Battle of Vardanakert
| Date | c. 702/703 |
| Location | Vardanakert, North to the mountain Ararat, near the riverbanks of Araxes, Armenia |
| Result | Armenian victory |

Belligerents
- Umayyad Caliphate: Bagratuni family

Commanders and leaders
- Ostikan of Arminiya: Smbat VI Bagratuni

Strength
- 5,000: 2,000

= Battle of Vardanakert =

702 battle between Umayyad Caliphate and Bagratid Armenia

The Battle of Vardanakert was fought between an Arab garrison and Armenians in January 703. The Armenian prince Smbat VI Bagratuni defeated the 5,000-strong Umayyad army from the garrison in Nakhichevan. Struck by a surprise attack, the remaining Arabs fled to the river Araxes and either drowned or froze to death.
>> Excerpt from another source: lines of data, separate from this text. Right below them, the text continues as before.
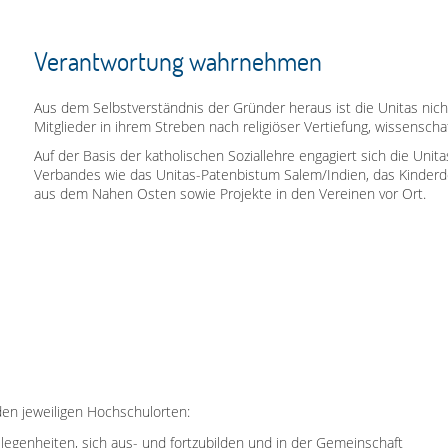
Verantwortung wahrnehmen
Aus dem Selbstverständnis der Gründer heraus ist die Unitas nicht
Mitglieder in ihrem Streben nach religiöser Vertiefung, wissenschaf
Auf der Basis der katholischen Soziallehre engagiert sich die Unita
Verbandes wie das Unitas-Patenbistum Salem/Indien, das Kinderd
aus dem Nahen Osten sowie Projekte in den Vereinen vor Ort.
den jeweiligen Hochschulorten:
elegenheiten, sich aus- und fortzubilden und in der Gemeinschaft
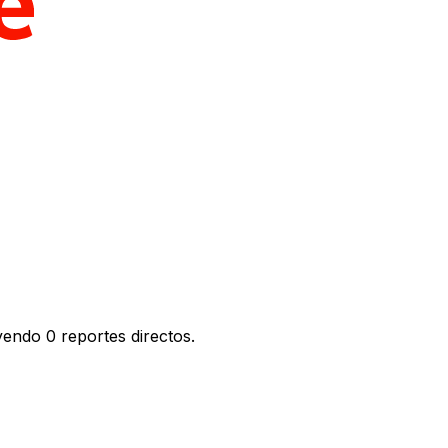
yendo 0 reportes directos.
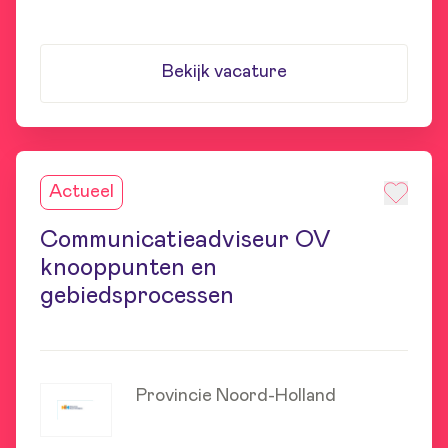
Bekijk vacature
Actueel
Communicatieadviseur OV
knooppunten en
gebiedsprocessen
Provincie Noord-Holland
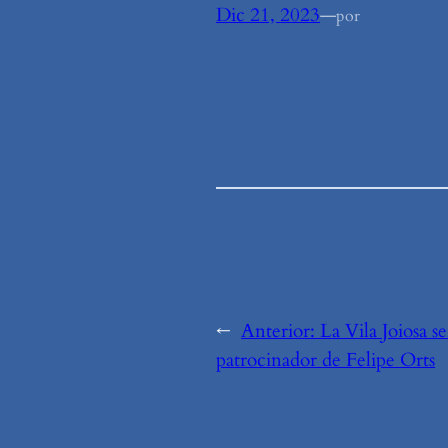
Dic 21, 2023
—
por
←
Anterior:
La Vila Joiosa se
patrocinador de Felipe Orts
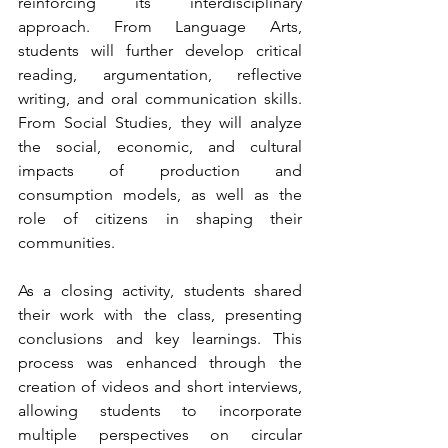
reinforcing its interdisciplinary 
approach. From Language Arts, 
students will further develop critical 
reading, argumentation, reflective 
writing, and oral communication skills. 
From Social Studies, they will analyze 
the social, economic, and cultural 
impacts of production and 
consumption models, as well as the 
role of citizens in shaping their 
communities.
As a closing activity, students shared 
their work with the class, presenting 
conclusions and key learnings. This 
process was enhanced through the 
creation of videos and short interviews, 
allowing students to incorporate 
multiple perspectives on circular 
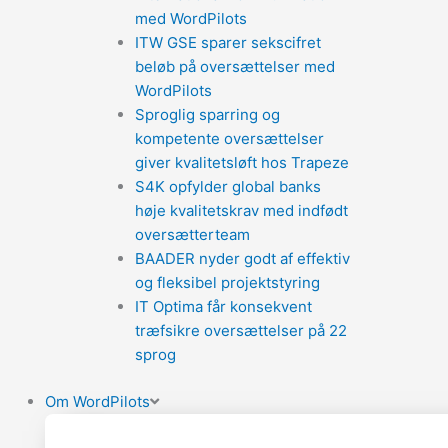
med WordPilots
ITW GSE sparer sekscifret
beløb på oversættelser med
WordPilots
Sproglig sparring og
kompetente oversættelser
giver kvalitetsløft hos Trapeze
S4K opfylder global banks
høje kvalitetskrav med indfødt
oversætterteam
BAADER nyder godt af effektiv
og fleksibel projektstyring
IT Optima får konsekvent
træfsikre oversættelser på 22
sprog
Om WordPilots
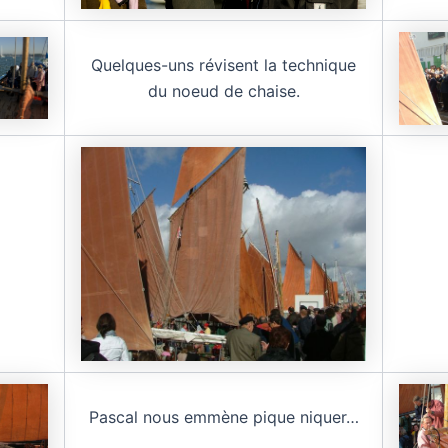
Quelques-uns révisent la technique
du noeud de chaise.
Pascal nous emmène pique niquer…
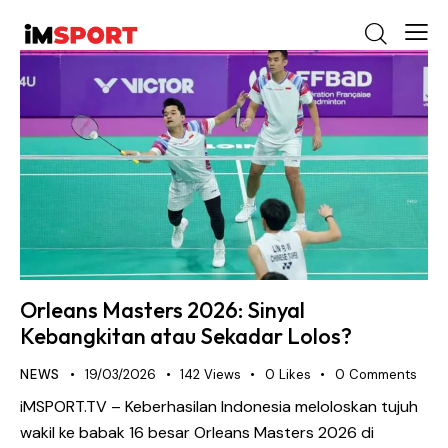
Orleans Masters 2026: Sinyal
Kebangkitan atau Sekadar Lolos?
NEWS
19/03/2026
142
Views
0
Likes
0
Comments
iMSPORT.TV – Keberhasilan Indonesia meloloskan tujuh
wakil ke babak 16 besar Orleans Masters 2026 di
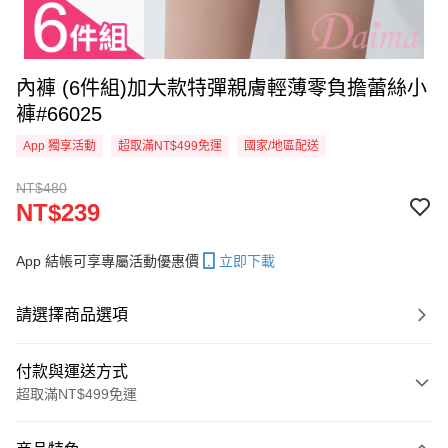
內褲 (6件組)加大款特彈親膚輕薄零負擔蕾絲小
褲#66025
App 獨享活動
超取滿NT$499免運
國家/地區配送
NT$480
NT$239
App 結帳可享專屬活動優惠價
立即下載
請選擇商品選項
付款與運送方式
超取滿NT$499免運
付款方式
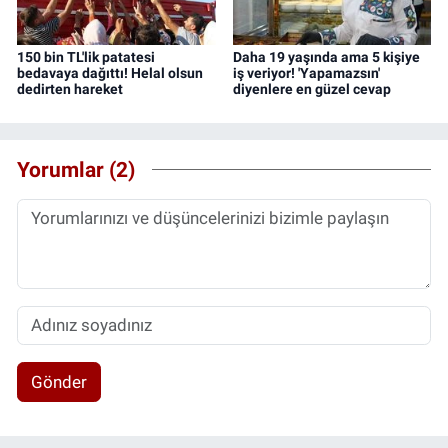
150 bin TL'lik patatesi
Daha 19 yaşında ama 5 kişiye
bedavaya dağıttı! Helal olsun
iş veriyor! 'Yapamazsın'
dedirten hareket
diyenlere en güzel cevap
Yorumlar (2)
Gönder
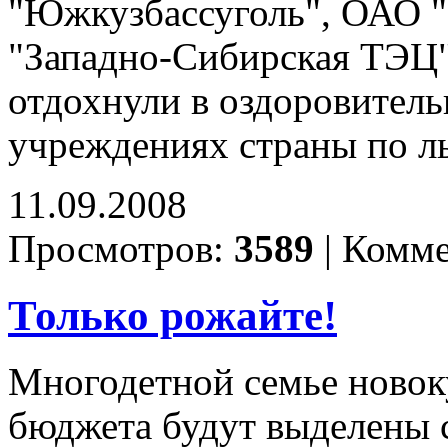
"Южкузбассуголь", ОАО 
"Западно-Сибирская ТЭЦ")
отдохнули в оздоровитель
учреждениях страны по л
11.09.2008
Просмотров:
3589
|
Комме
Только рожайте!
Многодетной семье новок
бюджета будут выделены с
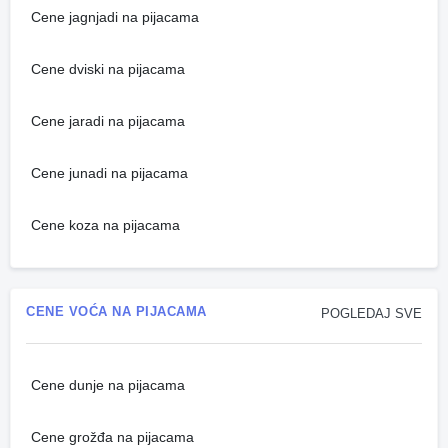
Cene jagnjadi na pijacama
Cene dviski na pijacama
Cene jaradi na pijacama
Cene junadi na pijacama
Cene koza na pijacama
CENE VOĆA NA PIJACAMA
POGLEDAJ SVE
Cene dunje na pijacama
Cene grožđa na pijacama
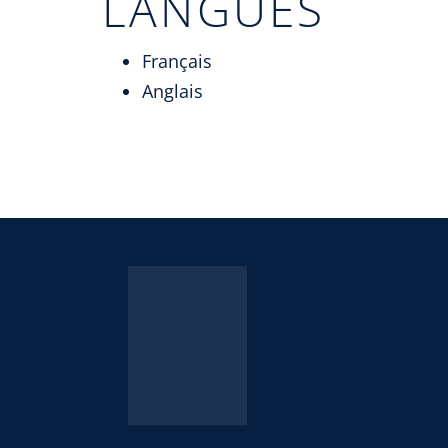
LANGUES
Français
Anglais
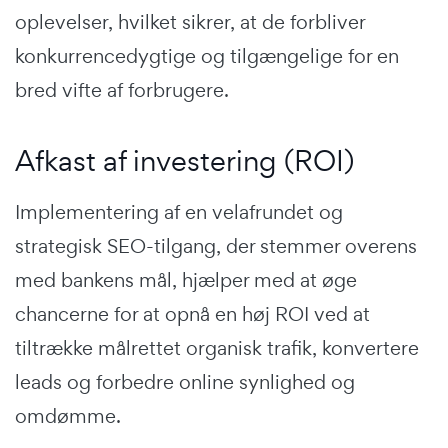
oplevelser, hvilket sikrer, at de forbliver
konkurrencedygtige og tilgængelige for en
bred vifte af forbrugere.
Afkast af investering (ROI)
Implementering af en velafrundet og
strategisk SEO-tilgang, der stemmer overens
med bankens mål, hjælper med at øge
chancerne for at opnå en høj ROI ved at
tiltrække målrettet organisk trafik, konvertere
leads og forbedre online synlighed og
omdømme.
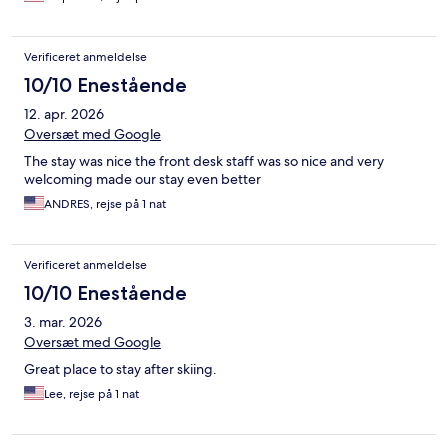
Verificeret anmeldelse
10/10 Enestående
12. apr. 2026
Oversæt med Google
The stay was nice the front desk staff was so nice and very
welcoming made our stay even better
ANDRES, rejse på 1 nat
Verificeret anmeldelse
10/10 Enestående
3. mar. 2026
Oversæt med Google
Great place to stay after skiing.
Lee, rejse på 1 nat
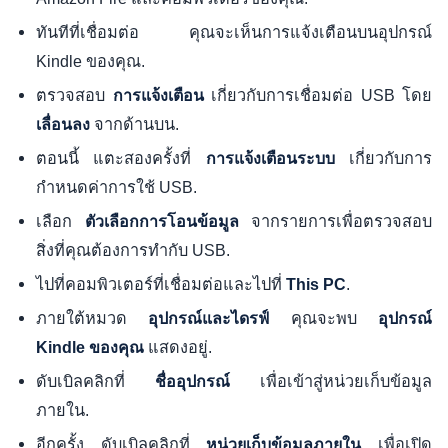
ทันทีที่เชื่อมต่อ คุณจะเห็นการแจ้งเตือนบนอุปกรณ์
Kindle ของคุณ.
ตรวจสอบ
เกี่ยวกับการเชื่อมต่อ USB โดย
การแจ้งเตือน
จากด้านบน.
เลื่อนลง
ตอนนี้ แตะสองครั้งที่
เกี่ยวกับการ
การแจ้งเตือนระบบ
กำหนดค่าการใช้ USB.
เลือก
จากรายการเพื่อตรวจสอบ
ตัวเลือกการโอนข้อมูล
สิ่งที่คุณต้องการทำกับ USB.
ไปที่คอมพิวเตอร์ที่เชื่อมต่อและไปที่
.
This PC
ภายใต้หมวด
คุณจะพบ
อุปกรณ์และไดรฟ์
อุปกรณ์
แสดงอยู่.
Kindle ของคุณ
ดับเบิลคลิกที่
เพื่อเข้าสู่หน่วยเก็บข้อมูล
ชื่ออุปกรณ์
ภายใน.
อีกครั้ง ดับเบิลคลิกที่
เพื่อเปิด
หน่วยเก็บข้อมูลภายใน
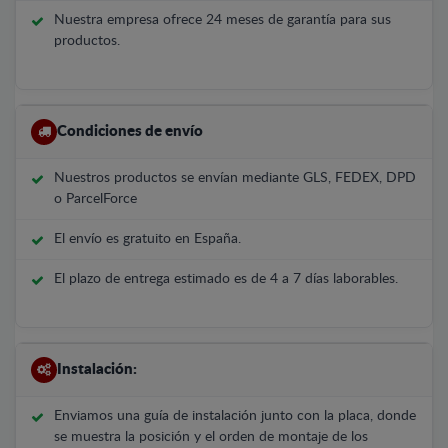
Nuestra empresa ofrece 24 meses de garantía para sus
productos.
Condiciones de envío
Nuestros productos se envían mediante GLS, FEDEX, DPD
o ParcelForce
El envío es gratuito en España.
El plazo de entrega estimado es de 4 a 7 días laborables.
Instalación:
Enviamos una guía de instalación junto con la placa, donde
se muestra la posición y el orden de montaje de los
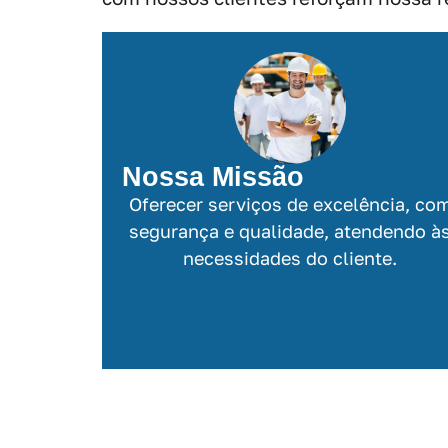
Nossa Missão
Oferecer serviços de excelência, co
segurança e qualidade, atendendo à
necessidades do cliente.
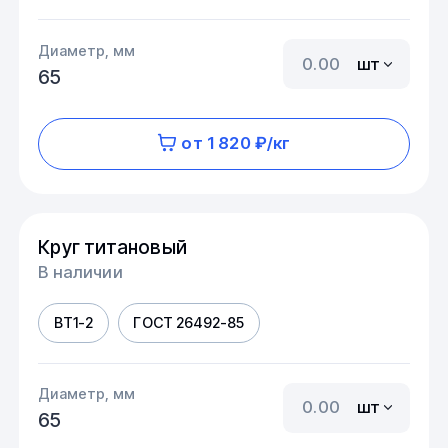
Диаметр, мм
шт
65
от 1 820 ₽/кг
Круг титановый
В наличии
ВТ1-2
ГОСТ 26492-85
Диаметр, мм
шт
65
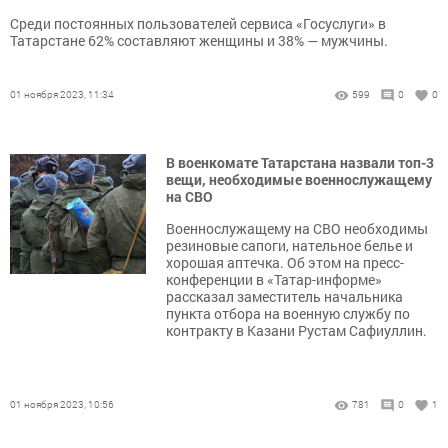
Среди постоянных пользователей сервиса «Госуслуги» в
Татарстане 62% составляют женщины и 38% — мужчины.
01 ноября 2023, 11:34
599
0
0
В военкомате Татарстана назвали топ-3
вещи, необходимые военнослужащему
на СВО
Военнослужащему на СВО необходимы
резиновые сапоги, нательное белье и
хорошая аптечка. Об этом на пресс-
конференции в «Татар-информе»
рассказал заместитель начальника
пункта отбора на военную службу по
контракту в Казани Рустам Сафиуллин.
01 ноября 2023, 10:56
781
0
1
Smbat, chosen to rule by Byzantine commission, managed to re-conquer the majority of Armenia and drive the Arabs out of the country.

==Aftermath==
Despite this success, the Umayyad generals Muhammad ibn Marwan and Maslamah ibn Abd al-Malik soon restored Armenia to subject status. (Note: Macler states it was the Arab commander Qasim that invaded and reconquered Armenia.) Muslim control was secured by organizing a large-scale massacre of the princely families (nakharar) within the cathedral of Nakhchivan, which was burned, in 704.